Safe Place International, a not-for-profit organisation that supports LGBTQ+ asylum seekers worldwide, sees the deal as entirely unworkable, unethical and as one out of pace with a country so many view as “progressive”.

Communications director Lebo Mncayi-Poloko, a non-binary person in South Africa, told PinkNews: “The immigration pact between Britain and Rwanda is ill-conceived and in many ways contravenes a number of human rights declarations and treaties of which Britain is a signatory.”

They cited Britain’s commitment to the United Nation’s 1951 Refugee Convention, which requires asylum seekers not be forcibly sent to unsafe areas.

Mncayi-Poloko added: “It is inconceivable to me that a country we regard as progressive in terms of LGBTQ+ rights would wilfully get into bed with a country that still criminalises many aspects of the LGBTQ+ community.”

Suella Braverman outside No 10

New home secretary Suella Braverman. (Carl Court/Getty)

While homosexuality is not illegal in Rwanda, discrimination remains. Many hide who they are to avoid being beaten, losing their jobs, being evicted from their homes or even jailed under public decency laws.

As part of the deportation policy, asylum seekers’ claims would be processed in Rwanda before being resettled there, something Mncayi-Poloko cautions would see LGBTQ+ people outed.
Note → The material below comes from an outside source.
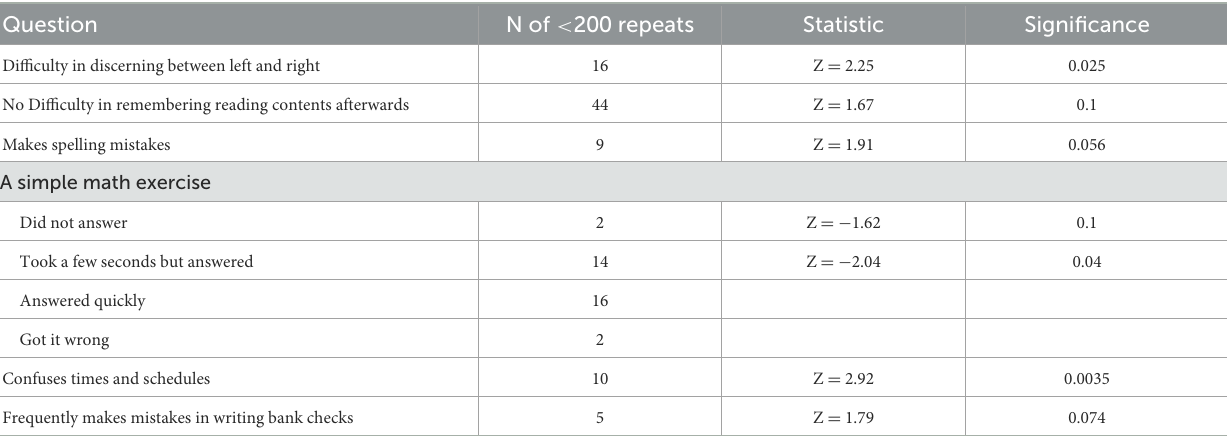
TABLE 2 Comparisons within the < 200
Processing centres would likely become hotbeds of hate, with trans people facing violence in single-sex spaces such as bathrooms, while many gay and bisexual people would re-closet themselves to stay safe.

Mncayi-Poloko said this is reason enough for the policy to be rethought, and certainly not replicated.

“LGBTQ+ rights are neither recognised nor protected in Rwanda, and a deal such as this sets a very dangerous precedent that can only do more harm than good,” Mncayi-Poloko added.

“This could have a myriad of safety concerns for African citizens who sought asylum on British territory.”

Just because being gay is legal doesn’t mean it’s safe, warns refugee activist

A Home Office minister in April said Rwanda has made “huge strides forward over the past three decades“, defending the country’s LGBTQ+ rights record from criticisms he saw as reliant on “stereotypes”.

This is despite the Home Office admitting there’s evidence LGBTQ+ refugees could face persecution in the country.

Gagotheko Mothai, a non-binary community leader based in Maun, Botswana, told PinkNews the UK government can’t take a country’s laws at face value as it did with Rwanda.

As an example, they said their home country has seen “new progressive laws around gender and sexuality”,  but “remains a largely conservative and heteronormative society that finds difficulty in imagining anything beyond the binary”.

“We live in constant fear of being rejected by our families, our churches and indeed other sectors of society. As a non-binary person, I often feel invisible and unnoticed. I am therefore in a constant fight for my rights, safety and freedom to be acknowledged and respected.”

A boat of asylum seekers try to gain entry to the Uk via the English Channel

Only 677 LGB asylum seekers were granted asylum or other forms of leave by the Home Office in 2021. (Dan Kitwood/Getty)

While Mothai has vowed to stay in Botswana to do what they can to fight, not everyone has that option.

As Mncayi-Poloko recalled: “A story that particularly sticks in my mind is that of a young lesbian woman who was repeatedly gang raped by border police in the receiving country’s detention centre. She contracted HIV from that experience and died by suicide three years later.

“On any given day I come across stories of murder, gang rapes, mutilation and many other atrocities perpetrated on the LGBTQ+ communities around the world, often with impunity.”

If Truss and Braverman are in need of inspiration, Mncayi-Poloko said they can look to France and Belgium. Both nations have been “great at prioritising medical and mental health assessments and interventions for LGBTQ+ asylum seekers”.

“They have also shown an awareness and sensitivity to the unique threats experienced by LGBTQ+ asylum seekers and have regularly expedited the processing of these cases,” they added.

To any queer people considering seeking asylum, Mothai said: “My advice would be: Always put your safety first, research, reach out and link with some LGBTIQ organisations in the country.”